While my academic work is stalled, I've been trying to concentrate on reading some literature. I am halfway through Toni Morrison's Beloved, and it is a fabulous book, but I am such a wimp. I can only take so much misery of the human condition in one sitting. Or even in several sittings.

In the Vonnegut book I recently read, he says, "Do you realize that all great literature -- Moby Dick, Huckleberry Finn, A Farewell to Arms, The Scarlet Letter, The Red Badge of Courage, The Iliad and The Odyssey, Crime and Punishment, The Bible, and "The Charge of the Light Brigade" -- all are about what a bummer it is to be a human being? (Isn't it a relief to have somebody say that?)"

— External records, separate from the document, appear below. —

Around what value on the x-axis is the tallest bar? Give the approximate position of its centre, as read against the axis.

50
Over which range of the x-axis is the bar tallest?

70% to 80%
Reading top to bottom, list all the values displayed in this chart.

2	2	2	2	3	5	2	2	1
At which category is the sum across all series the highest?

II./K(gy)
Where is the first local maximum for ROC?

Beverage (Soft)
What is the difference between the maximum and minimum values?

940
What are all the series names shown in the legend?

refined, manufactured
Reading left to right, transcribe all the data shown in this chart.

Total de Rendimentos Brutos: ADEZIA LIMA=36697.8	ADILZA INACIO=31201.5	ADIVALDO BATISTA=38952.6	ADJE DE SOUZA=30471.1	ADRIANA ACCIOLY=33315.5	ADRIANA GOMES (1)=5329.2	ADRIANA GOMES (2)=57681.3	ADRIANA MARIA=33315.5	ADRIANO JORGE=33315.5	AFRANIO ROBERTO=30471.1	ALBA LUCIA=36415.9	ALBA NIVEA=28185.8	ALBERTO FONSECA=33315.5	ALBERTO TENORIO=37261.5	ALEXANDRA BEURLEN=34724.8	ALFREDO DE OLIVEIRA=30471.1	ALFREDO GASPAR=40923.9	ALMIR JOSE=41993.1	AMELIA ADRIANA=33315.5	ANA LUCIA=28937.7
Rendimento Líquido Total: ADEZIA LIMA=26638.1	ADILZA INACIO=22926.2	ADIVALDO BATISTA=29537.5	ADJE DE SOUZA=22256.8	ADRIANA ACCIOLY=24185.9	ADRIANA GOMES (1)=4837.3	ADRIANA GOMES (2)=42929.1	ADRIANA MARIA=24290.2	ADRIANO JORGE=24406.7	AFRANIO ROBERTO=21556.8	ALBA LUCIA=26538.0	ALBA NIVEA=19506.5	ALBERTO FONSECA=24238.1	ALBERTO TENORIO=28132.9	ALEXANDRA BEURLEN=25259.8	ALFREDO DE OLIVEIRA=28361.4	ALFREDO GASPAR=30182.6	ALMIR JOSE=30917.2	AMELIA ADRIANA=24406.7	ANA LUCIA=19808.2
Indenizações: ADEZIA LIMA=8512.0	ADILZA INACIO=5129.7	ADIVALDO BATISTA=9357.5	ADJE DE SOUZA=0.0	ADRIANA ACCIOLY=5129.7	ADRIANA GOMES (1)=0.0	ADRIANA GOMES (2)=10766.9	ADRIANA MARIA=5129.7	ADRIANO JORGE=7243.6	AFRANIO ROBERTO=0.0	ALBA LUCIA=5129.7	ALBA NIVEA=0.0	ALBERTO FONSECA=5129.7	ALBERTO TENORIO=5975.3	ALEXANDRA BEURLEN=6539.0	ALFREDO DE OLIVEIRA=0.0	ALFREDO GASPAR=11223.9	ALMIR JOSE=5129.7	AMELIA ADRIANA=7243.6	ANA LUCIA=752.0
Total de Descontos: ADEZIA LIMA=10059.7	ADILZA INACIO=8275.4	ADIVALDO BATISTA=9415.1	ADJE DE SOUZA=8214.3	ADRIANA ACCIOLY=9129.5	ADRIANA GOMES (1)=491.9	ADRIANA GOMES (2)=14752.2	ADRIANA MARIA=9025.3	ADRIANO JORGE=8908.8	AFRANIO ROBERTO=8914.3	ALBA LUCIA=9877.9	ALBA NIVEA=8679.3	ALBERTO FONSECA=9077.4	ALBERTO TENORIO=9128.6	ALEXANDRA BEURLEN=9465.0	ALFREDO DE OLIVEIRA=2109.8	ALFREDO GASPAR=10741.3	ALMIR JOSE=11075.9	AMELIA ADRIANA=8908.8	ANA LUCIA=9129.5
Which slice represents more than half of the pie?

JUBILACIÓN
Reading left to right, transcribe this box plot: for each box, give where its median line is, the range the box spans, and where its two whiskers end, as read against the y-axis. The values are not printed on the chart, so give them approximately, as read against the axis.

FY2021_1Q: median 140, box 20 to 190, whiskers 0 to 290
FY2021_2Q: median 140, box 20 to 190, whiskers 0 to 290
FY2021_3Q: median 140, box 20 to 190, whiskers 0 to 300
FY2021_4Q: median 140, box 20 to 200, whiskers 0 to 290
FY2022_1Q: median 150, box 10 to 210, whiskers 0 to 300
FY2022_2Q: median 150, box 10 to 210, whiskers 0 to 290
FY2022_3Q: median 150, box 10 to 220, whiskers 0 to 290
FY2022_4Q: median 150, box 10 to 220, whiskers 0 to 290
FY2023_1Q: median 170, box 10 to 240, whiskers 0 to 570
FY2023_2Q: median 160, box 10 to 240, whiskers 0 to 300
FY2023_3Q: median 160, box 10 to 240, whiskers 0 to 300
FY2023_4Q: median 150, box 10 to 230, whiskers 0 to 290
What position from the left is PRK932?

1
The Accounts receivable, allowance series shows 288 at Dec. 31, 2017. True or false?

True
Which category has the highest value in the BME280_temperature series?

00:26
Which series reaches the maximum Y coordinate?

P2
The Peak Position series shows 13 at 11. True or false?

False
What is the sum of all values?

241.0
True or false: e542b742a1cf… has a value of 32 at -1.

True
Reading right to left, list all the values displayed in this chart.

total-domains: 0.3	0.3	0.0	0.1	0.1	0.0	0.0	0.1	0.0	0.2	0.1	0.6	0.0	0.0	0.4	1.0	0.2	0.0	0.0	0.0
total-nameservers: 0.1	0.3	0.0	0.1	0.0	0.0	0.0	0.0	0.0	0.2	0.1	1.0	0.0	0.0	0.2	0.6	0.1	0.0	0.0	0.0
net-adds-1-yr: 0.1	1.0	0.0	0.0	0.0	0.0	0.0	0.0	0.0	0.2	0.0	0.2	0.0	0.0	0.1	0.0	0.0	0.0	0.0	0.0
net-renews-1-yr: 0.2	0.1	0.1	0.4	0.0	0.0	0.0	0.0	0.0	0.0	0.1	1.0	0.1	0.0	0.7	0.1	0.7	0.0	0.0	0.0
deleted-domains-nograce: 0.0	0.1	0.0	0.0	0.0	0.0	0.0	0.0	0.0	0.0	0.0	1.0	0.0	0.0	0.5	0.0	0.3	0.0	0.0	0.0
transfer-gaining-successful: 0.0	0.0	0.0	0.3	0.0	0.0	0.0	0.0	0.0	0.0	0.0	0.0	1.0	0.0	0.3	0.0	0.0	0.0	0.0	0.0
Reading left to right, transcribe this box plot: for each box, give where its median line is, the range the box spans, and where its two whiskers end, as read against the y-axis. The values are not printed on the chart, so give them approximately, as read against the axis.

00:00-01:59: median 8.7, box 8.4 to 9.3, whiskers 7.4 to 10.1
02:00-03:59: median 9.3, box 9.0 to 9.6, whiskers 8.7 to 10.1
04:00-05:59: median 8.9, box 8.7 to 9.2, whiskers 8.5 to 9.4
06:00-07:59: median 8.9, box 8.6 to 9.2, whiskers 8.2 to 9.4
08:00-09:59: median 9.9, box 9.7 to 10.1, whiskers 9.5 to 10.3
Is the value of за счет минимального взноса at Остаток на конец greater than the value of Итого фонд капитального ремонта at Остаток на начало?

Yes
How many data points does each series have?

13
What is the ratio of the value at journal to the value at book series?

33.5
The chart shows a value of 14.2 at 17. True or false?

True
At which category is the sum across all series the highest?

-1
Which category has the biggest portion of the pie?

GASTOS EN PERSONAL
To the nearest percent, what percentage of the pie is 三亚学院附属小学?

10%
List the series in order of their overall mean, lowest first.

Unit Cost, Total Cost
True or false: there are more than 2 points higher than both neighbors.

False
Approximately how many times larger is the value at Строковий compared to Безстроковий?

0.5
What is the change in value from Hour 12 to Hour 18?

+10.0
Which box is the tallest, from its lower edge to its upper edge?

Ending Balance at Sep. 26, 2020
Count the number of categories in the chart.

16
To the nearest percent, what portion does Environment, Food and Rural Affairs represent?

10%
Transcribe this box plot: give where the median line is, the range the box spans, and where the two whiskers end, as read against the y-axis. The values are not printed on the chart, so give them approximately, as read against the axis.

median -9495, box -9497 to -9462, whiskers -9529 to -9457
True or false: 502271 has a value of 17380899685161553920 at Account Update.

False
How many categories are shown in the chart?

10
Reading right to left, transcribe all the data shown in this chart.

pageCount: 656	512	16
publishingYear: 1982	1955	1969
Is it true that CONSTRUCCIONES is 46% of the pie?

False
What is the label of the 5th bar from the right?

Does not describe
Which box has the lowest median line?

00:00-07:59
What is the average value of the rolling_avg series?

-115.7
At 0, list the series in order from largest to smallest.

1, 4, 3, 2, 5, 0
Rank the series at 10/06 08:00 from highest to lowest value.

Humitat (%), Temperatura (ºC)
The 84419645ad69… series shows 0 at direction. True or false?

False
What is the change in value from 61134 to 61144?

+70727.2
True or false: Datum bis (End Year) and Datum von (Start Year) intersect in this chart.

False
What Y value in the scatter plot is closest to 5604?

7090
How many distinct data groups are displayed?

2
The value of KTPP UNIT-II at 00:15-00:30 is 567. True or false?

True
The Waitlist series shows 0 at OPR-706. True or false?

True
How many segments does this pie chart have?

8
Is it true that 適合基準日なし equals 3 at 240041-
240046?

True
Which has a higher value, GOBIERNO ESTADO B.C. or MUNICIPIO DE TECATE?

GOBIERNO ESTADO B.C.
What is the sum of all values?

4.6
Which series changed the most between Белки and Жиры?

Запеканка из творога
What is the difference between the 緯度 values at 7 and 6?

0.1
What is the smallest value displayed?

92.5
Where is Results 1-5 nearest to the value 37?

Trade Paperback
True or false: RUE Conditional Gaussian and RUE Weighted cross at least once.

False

He is right, of course, but I am still planning to finish Beloved, and then go on to more wretchedness.

But I needed to take a break, so I read a short story, "The Nose," written in 1832 by Gogol.

It is about a fellow, kind of a pretender and a womanizer, who suddenly finds that his nose is missing. Then, strangely enough, he finds his nose running around in the form of a civil servant, a gentleman of higher rank and social status than himself. In an effort to get his nose back, he files a classified ad. The Nose is later apprehended while trying to leave town, and is eventually reunited with the man's face. All of this is related as though it were perfectly logical ~ just the way it would appear to your brain if you were dreaming it.

This is a very funny story. Of course, it is Serious Literature; there is a lot of symbolism involved, including phallic imagery, and it ties in with religious issues, as well. (In 1927, Shostakovich wrote an opera based on this story. Which gave me the idea that I might be able to use this in my thesis, a document which now exists only in dreams.) Gogol ends his tale with some remarks about the absurdity of the situation, and of his writing about it:

"But the strangest, the most incomprehensible thing of all, is how authors can choose such subjects. I confess that this is quite inconceivable; it is indeed...no, no, I just can't understand it at all! In the first place, there is absolutely no benefit in it for the fatherland; in the second place...but in the second place, there is no benefit either. I simply don't know what to make of it....

"And yet, in spite of it all, though, of course, we may assume this and that and the other, perhaps even...And after all, where aren't there incongruities?--But all the same, when you think about it, there really is something in all this. Whatever anyone says, such things happen in this world; rarely, but they do."

So even though the story made me laugh, and provided much-needed comic relief in the midst of the heaviness I was reading while not working on my thesis, Gogol is making an observation about the incongruities of life, and the spiritual crisis, and yep, (Vonnegut is right!) the suckiness of the human condition.